(Stored records)
..............................

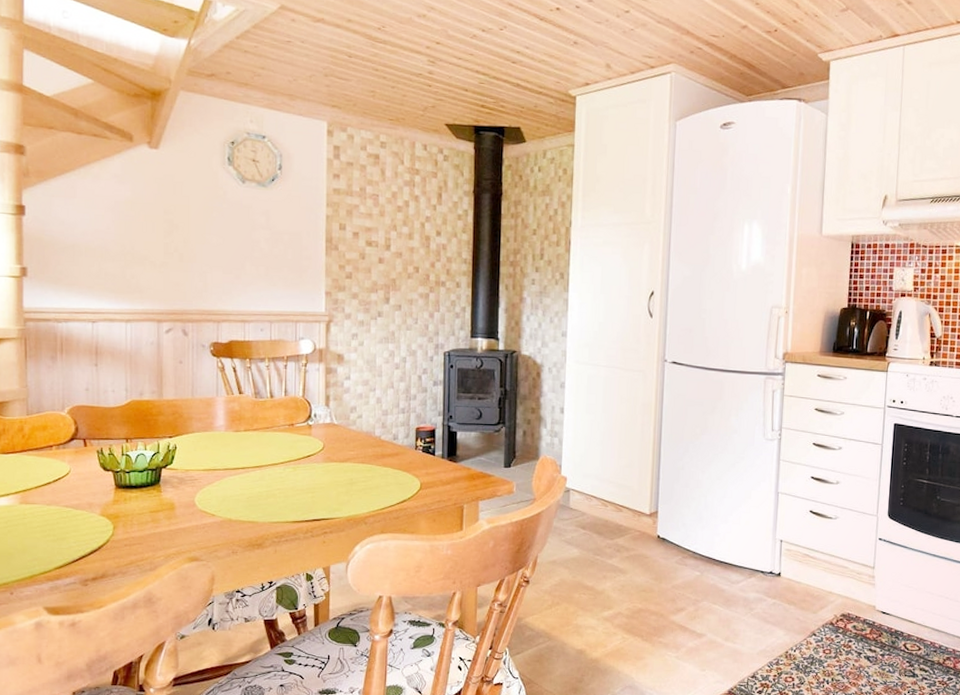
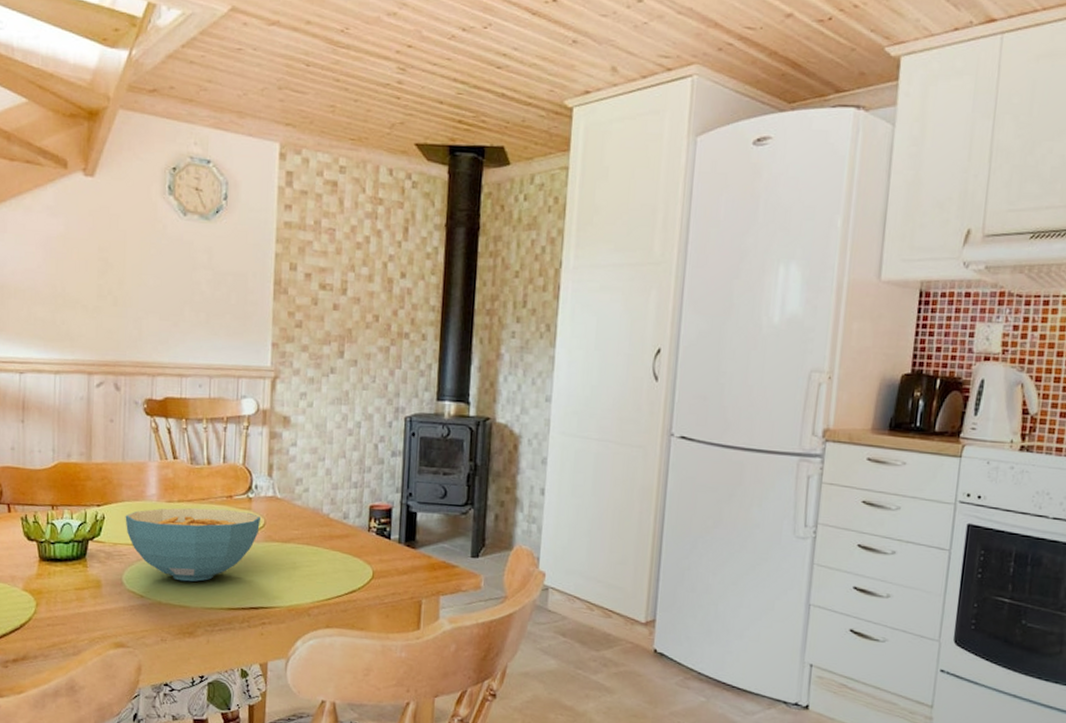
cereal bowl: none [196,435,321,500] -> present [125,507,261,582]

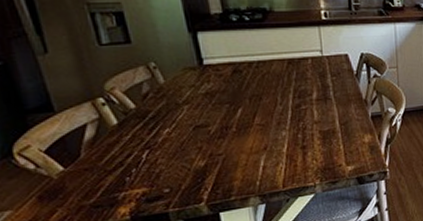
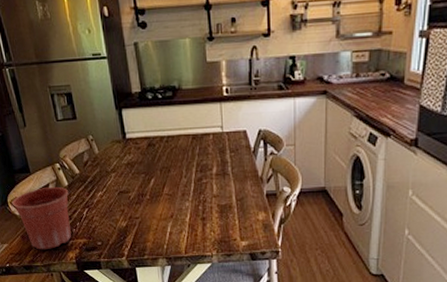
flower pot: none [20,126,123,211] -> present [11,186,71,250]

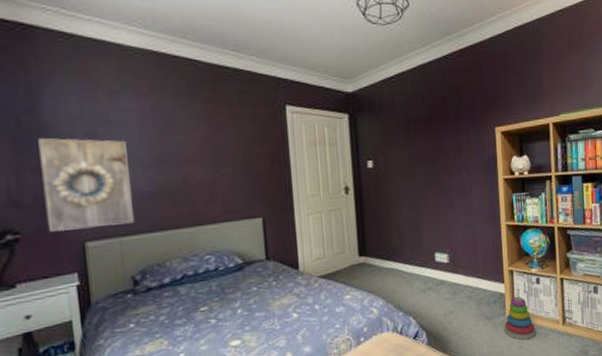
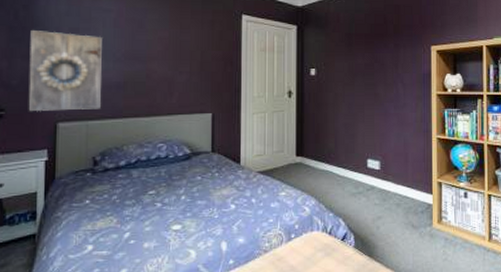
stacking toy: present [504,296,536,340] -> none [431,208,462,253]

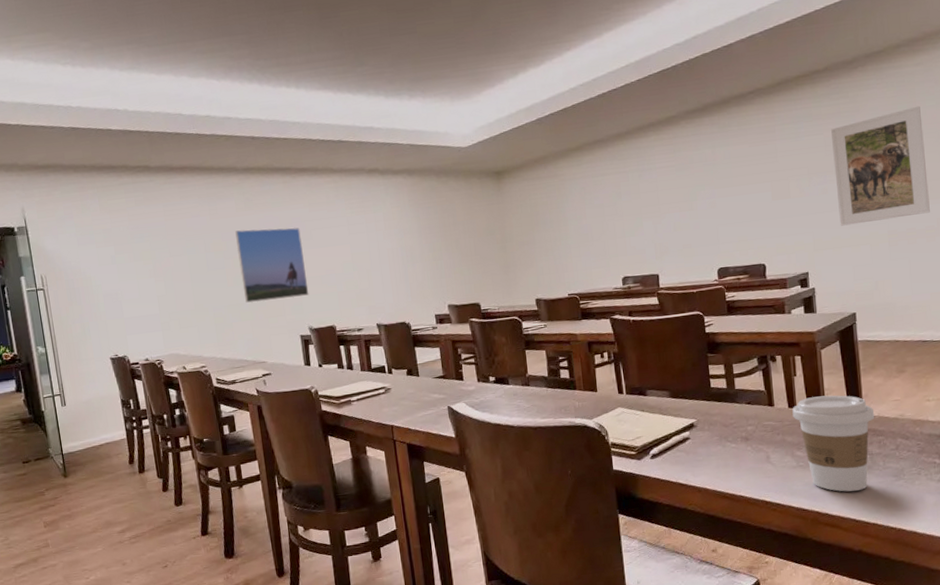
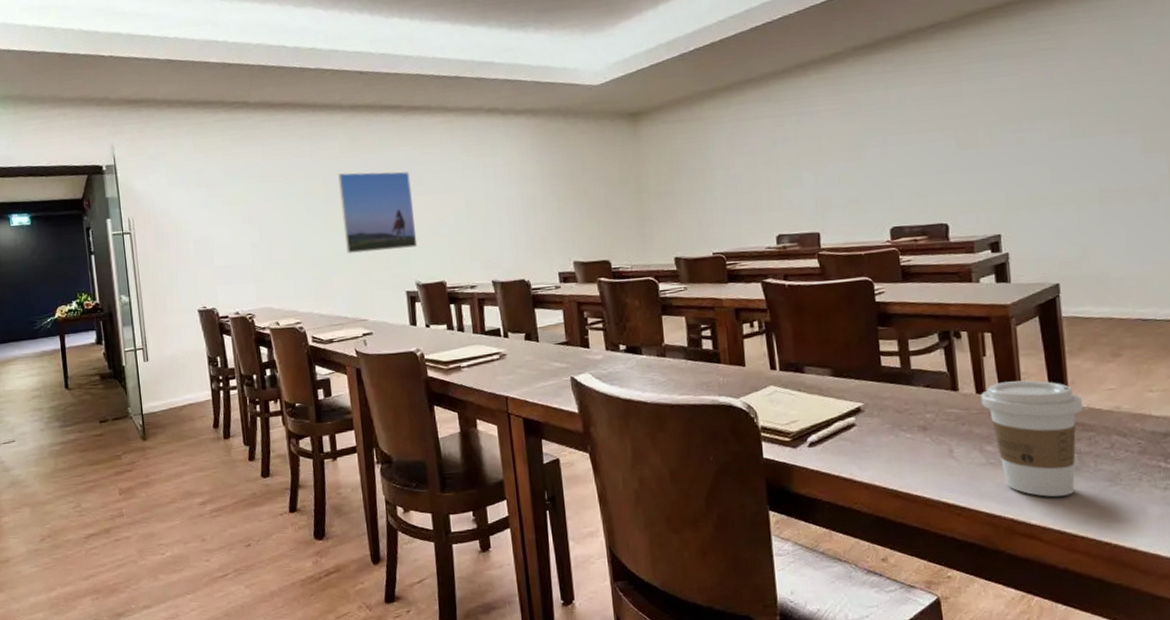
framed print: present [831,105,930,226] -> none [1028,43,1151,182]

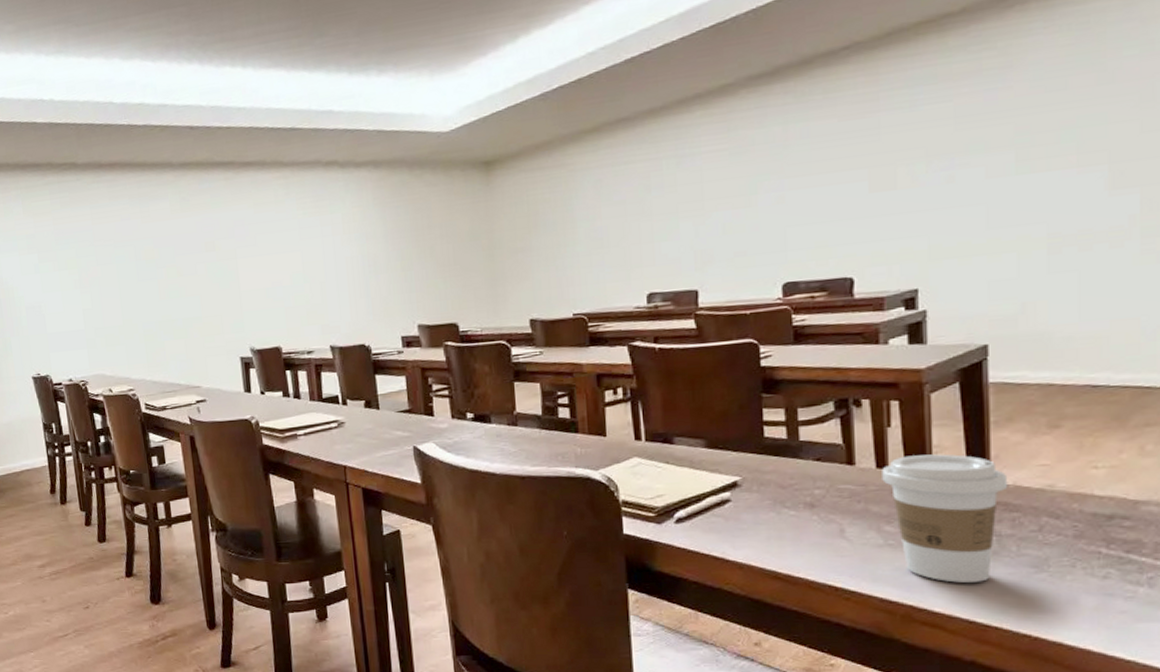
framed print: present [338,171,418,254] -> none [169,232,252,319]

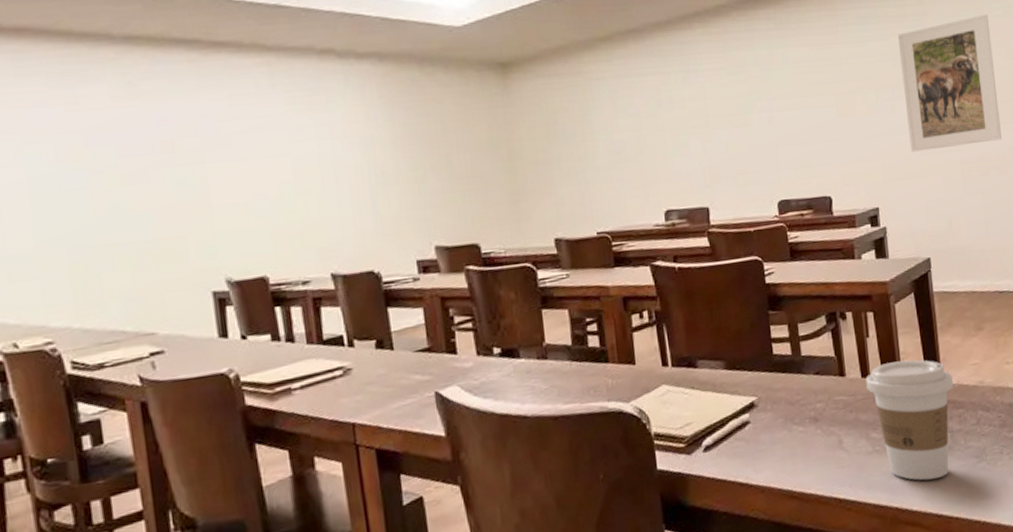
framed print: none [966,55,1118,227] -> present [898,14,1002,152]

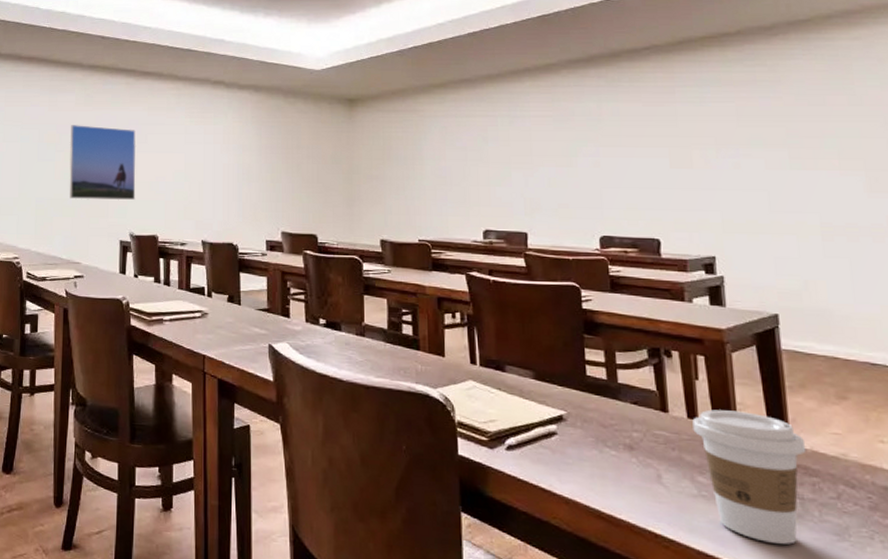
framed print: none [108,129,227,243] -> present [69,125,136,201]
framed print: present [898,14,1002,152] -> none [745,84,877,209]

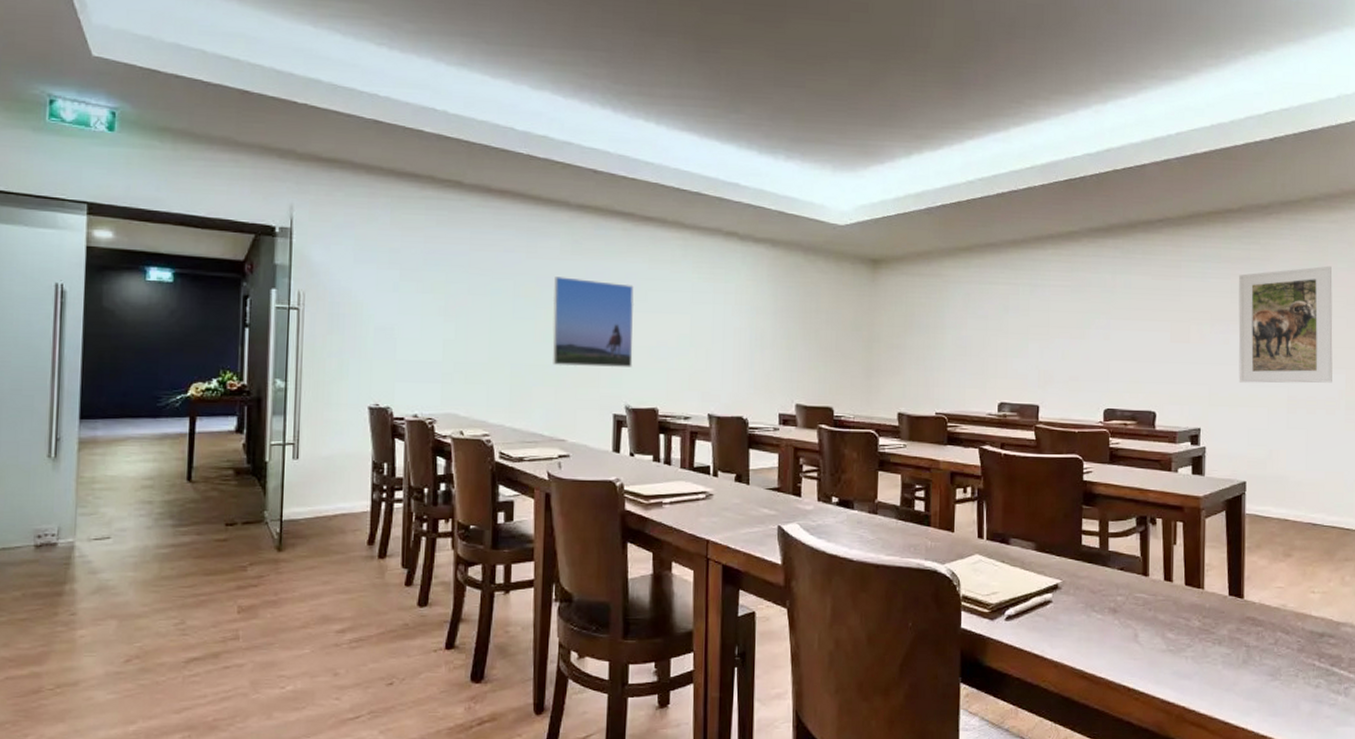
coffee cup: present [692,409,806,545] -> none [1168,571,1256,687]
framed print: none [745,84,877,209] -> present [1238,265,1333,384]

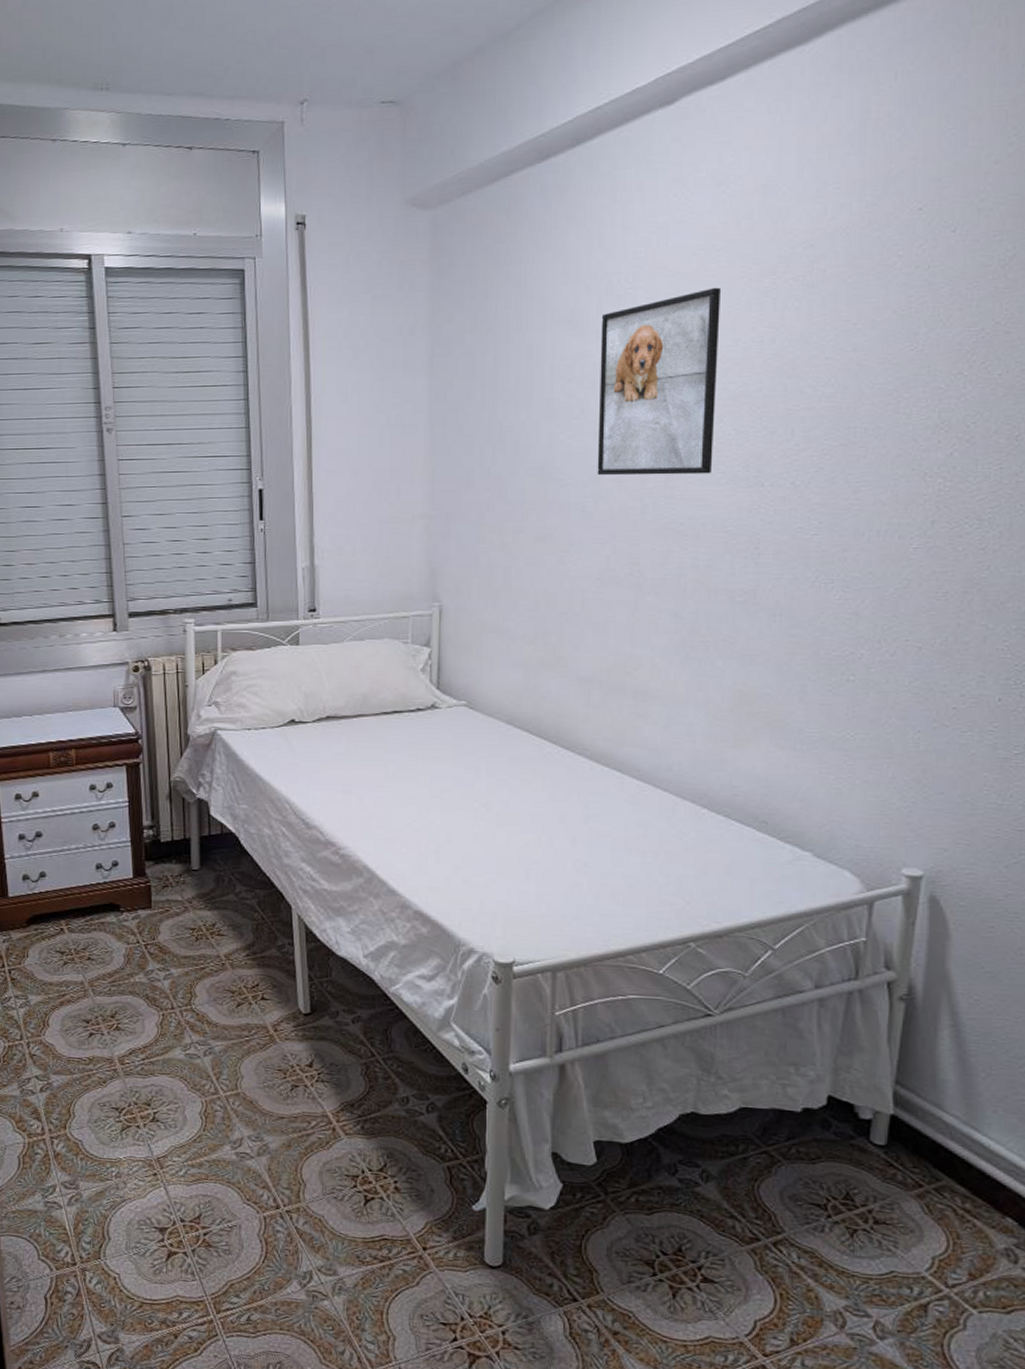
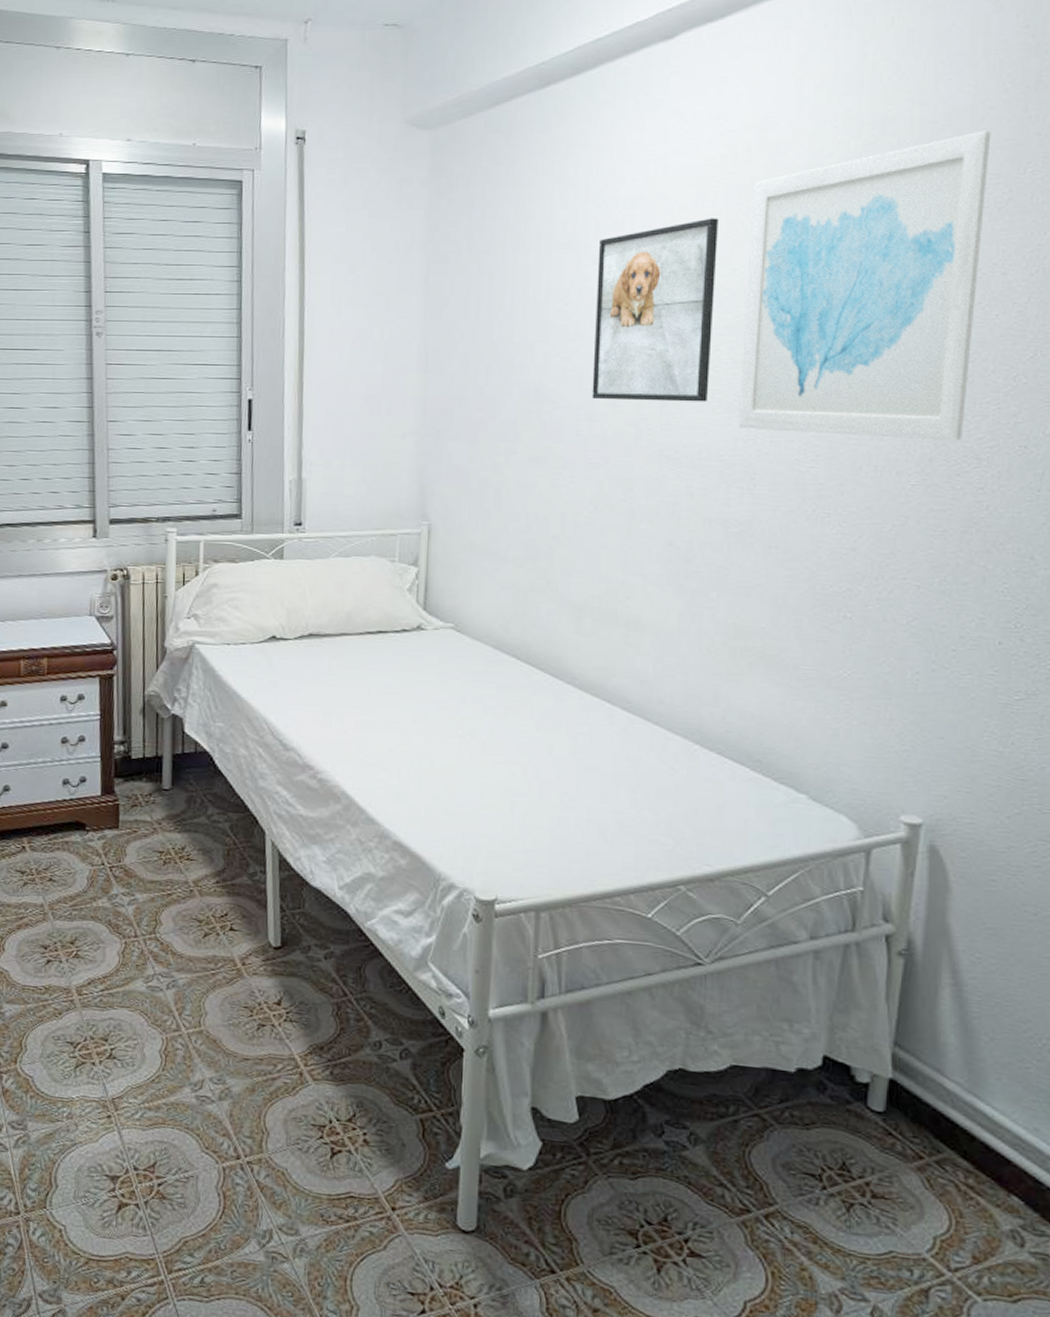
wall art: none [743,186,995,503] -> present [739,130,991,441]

..............................

— TASK —
Give again, exactly as written above, every line from the one holding "framed print: present [831,105,930,226]" to the one holding "framed print: none [108,129,227,243]", with both ends kept and the pictures left out.

— RESPONSE TO THE EXERCISE —
framed print: present [831,105,930,226] -> none [1028,43,1151,182]

framed print: present [338,171,418,254] -> none [169,232,252,319]

framed print: none [966,55,1118,227] -> present [898,14,1002,152]

framed print: none [108,129,227,243] -> present [69,125,136,201]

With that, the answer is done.